Too many “youth ministries” in various religious groups are nothing more than play times for young people. Generation One, a new “hip-hop church” in North Carolina, trades traditional hymns for DJ’s scratching hip-hop beats and spoken word sermons. One member of the “church” said, “18 to 40, we can’t get those people into church because the traditional stuff isn’t working anymore.” This shallowness may boost numbers, but it is not grounding people in their respective religious beliefs. The pattern is simple: they grow up and they leave.

The reason for bringing this up is for us to take heart in a good, down-to-earth approach of simply teaching the word of God (2 Timothy 4:1-2). This is the model of scripture: families together in true worship of the Lord (Deuteronomy 16:9-14; Joshua 8:34-35; 2 Chronicles 20:13; Ezra 10:1; Nehemiah 12:43; Joel 2:15-16).

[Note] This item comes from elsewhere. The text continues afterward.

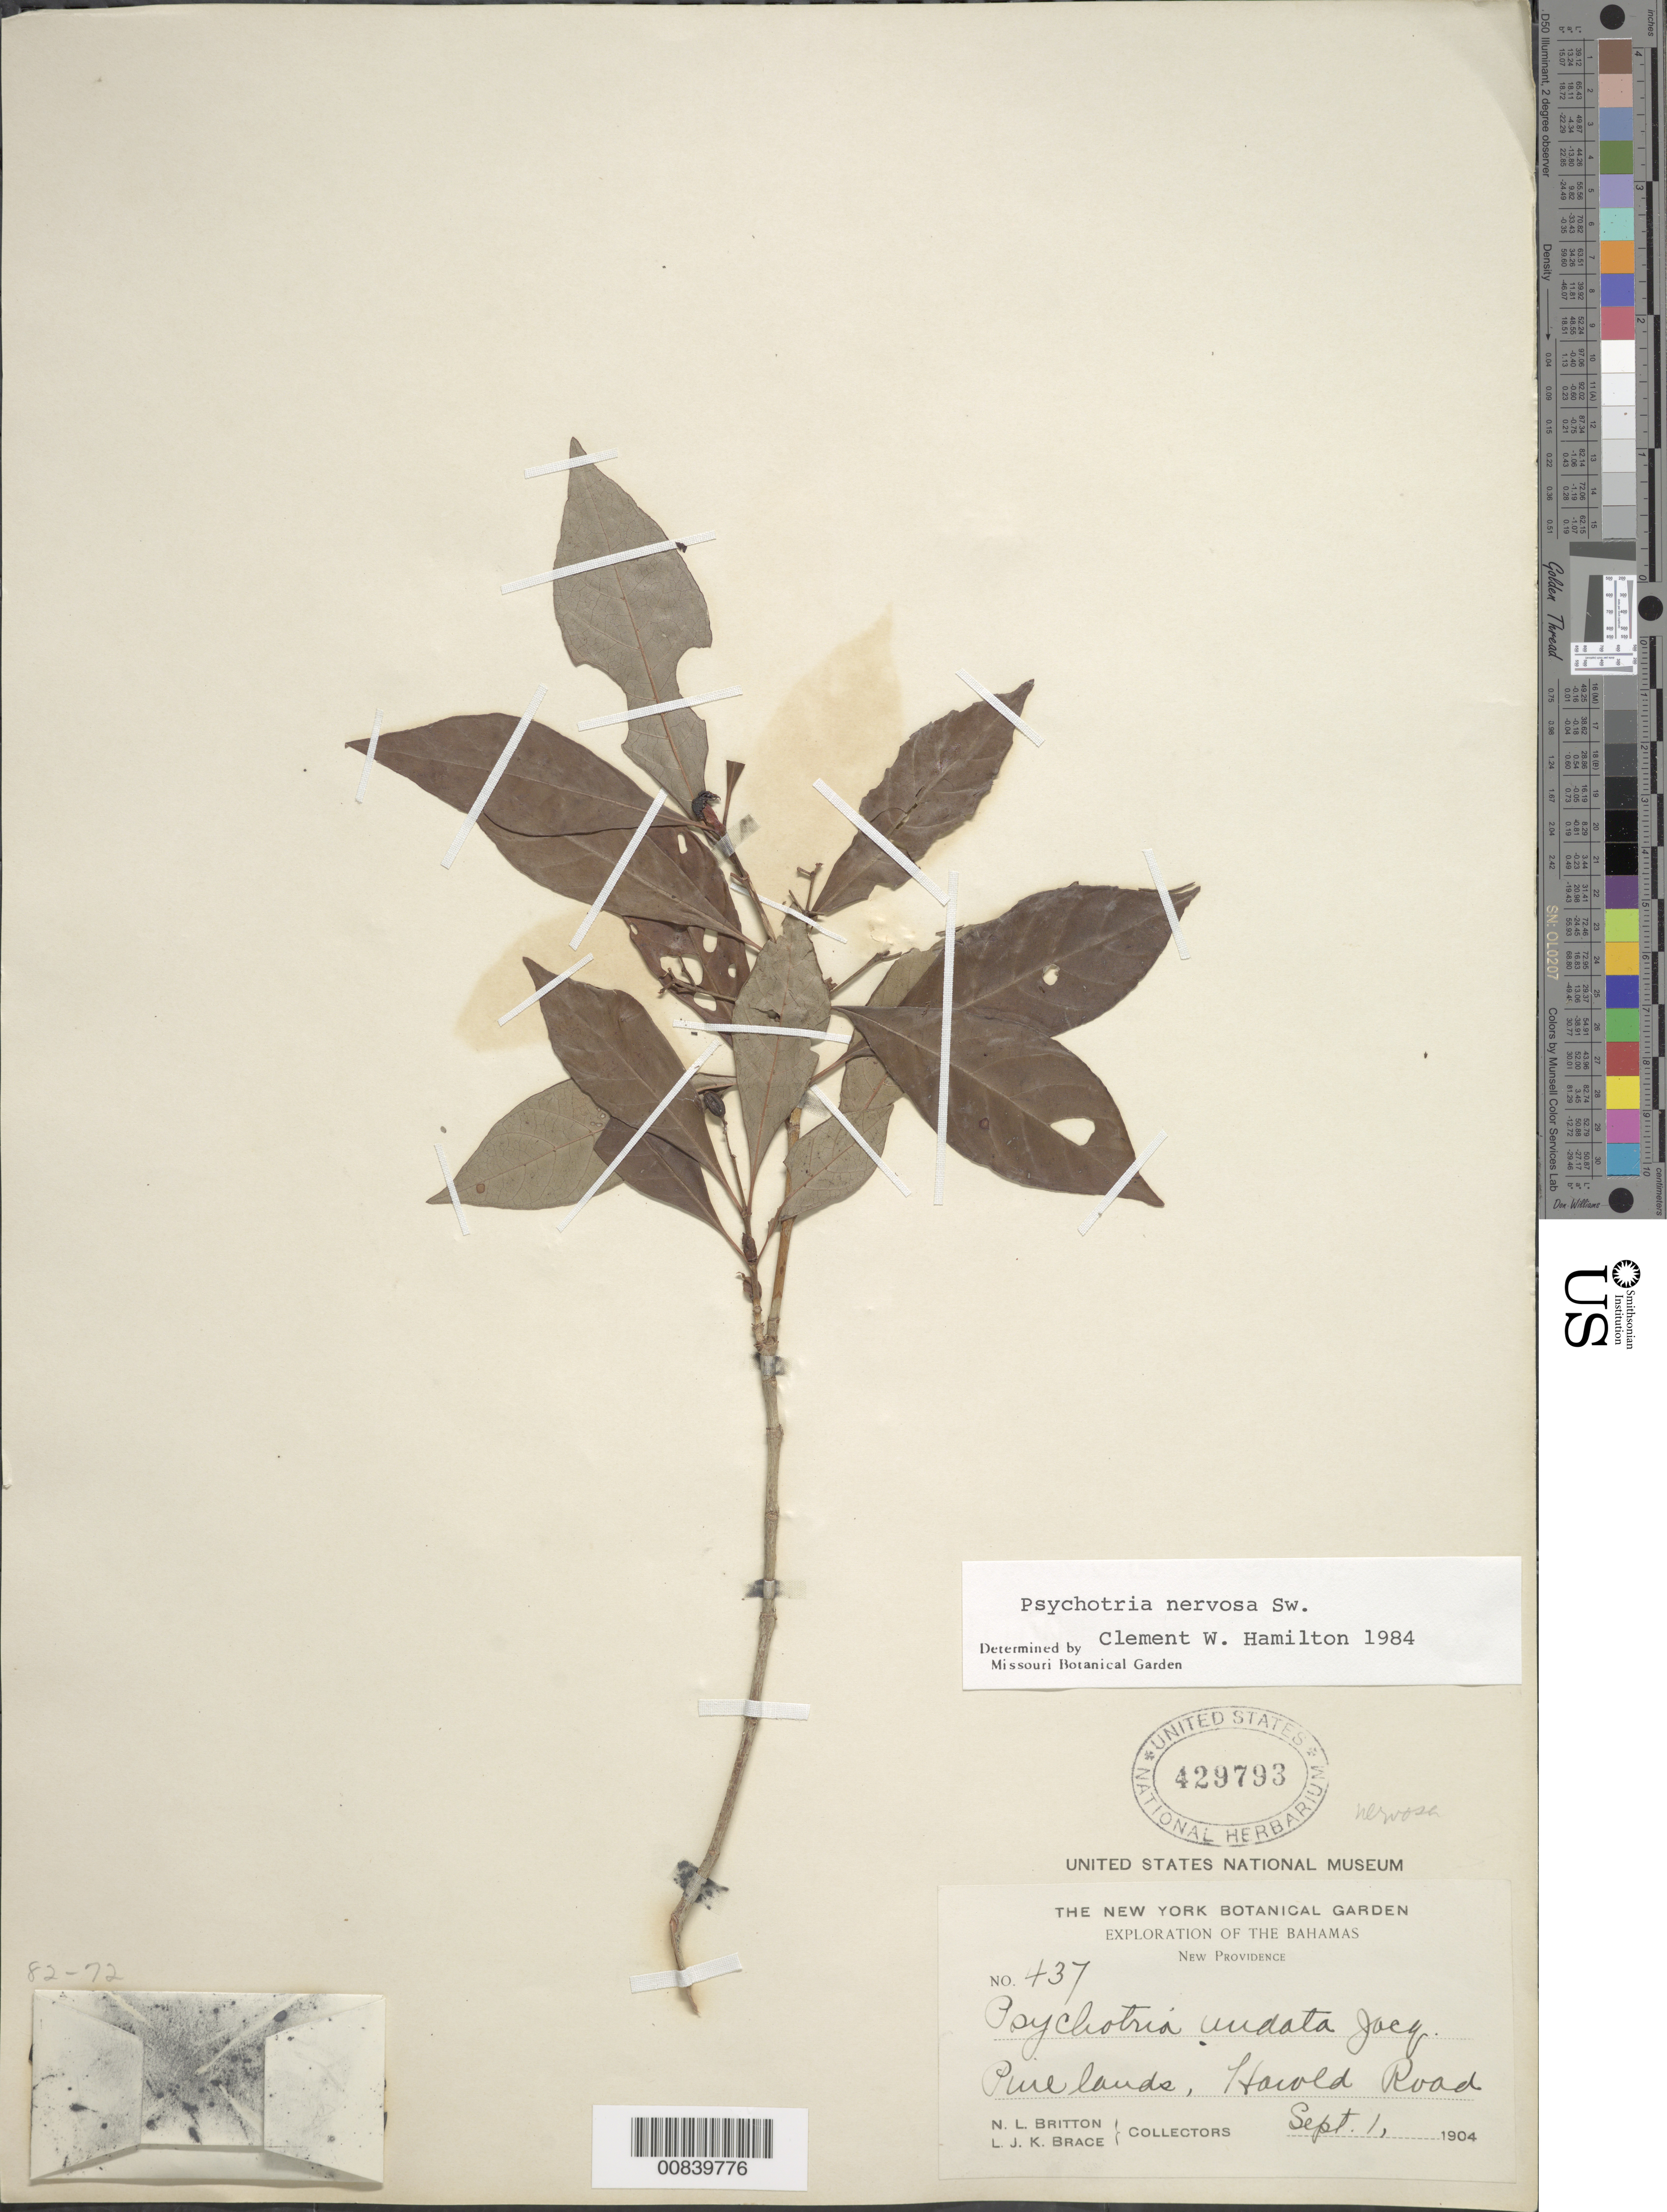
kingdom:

Cameron Cole, a “youth director” from Alabama, says, “There is a propensity in our culture to outsource the development of our children. For intellectual development, we send them to school. For athletic development, we send them to Little League. And for spiritual formation, we send them to youth group. The church has done a poor job of communicating to the parents that they are the primary disciplers of their children. Parents do not believe this, but the reality is that kids listen to their parents far more than they are going to listen to a youth minister.”

The man-centered approach to “youth ministry” is not working, and interestingly, denominational churches are beginning to see their gross negligence in getting their youth to remain in their churches. I can only hope that our brethren will see it too, and forgo the faddish, entertainment-based activities creeping into our worship assemblies and Bible classes over the last several years.

Brethren who are grounded in the faith of the gospel need to continue what they have been doing, which is plainly teaching the gospel of Christ to our children. It may not seem like the “fun” or “entertaining” choice, but it is effective in building up our younger ones to be faithful servants of the Lord.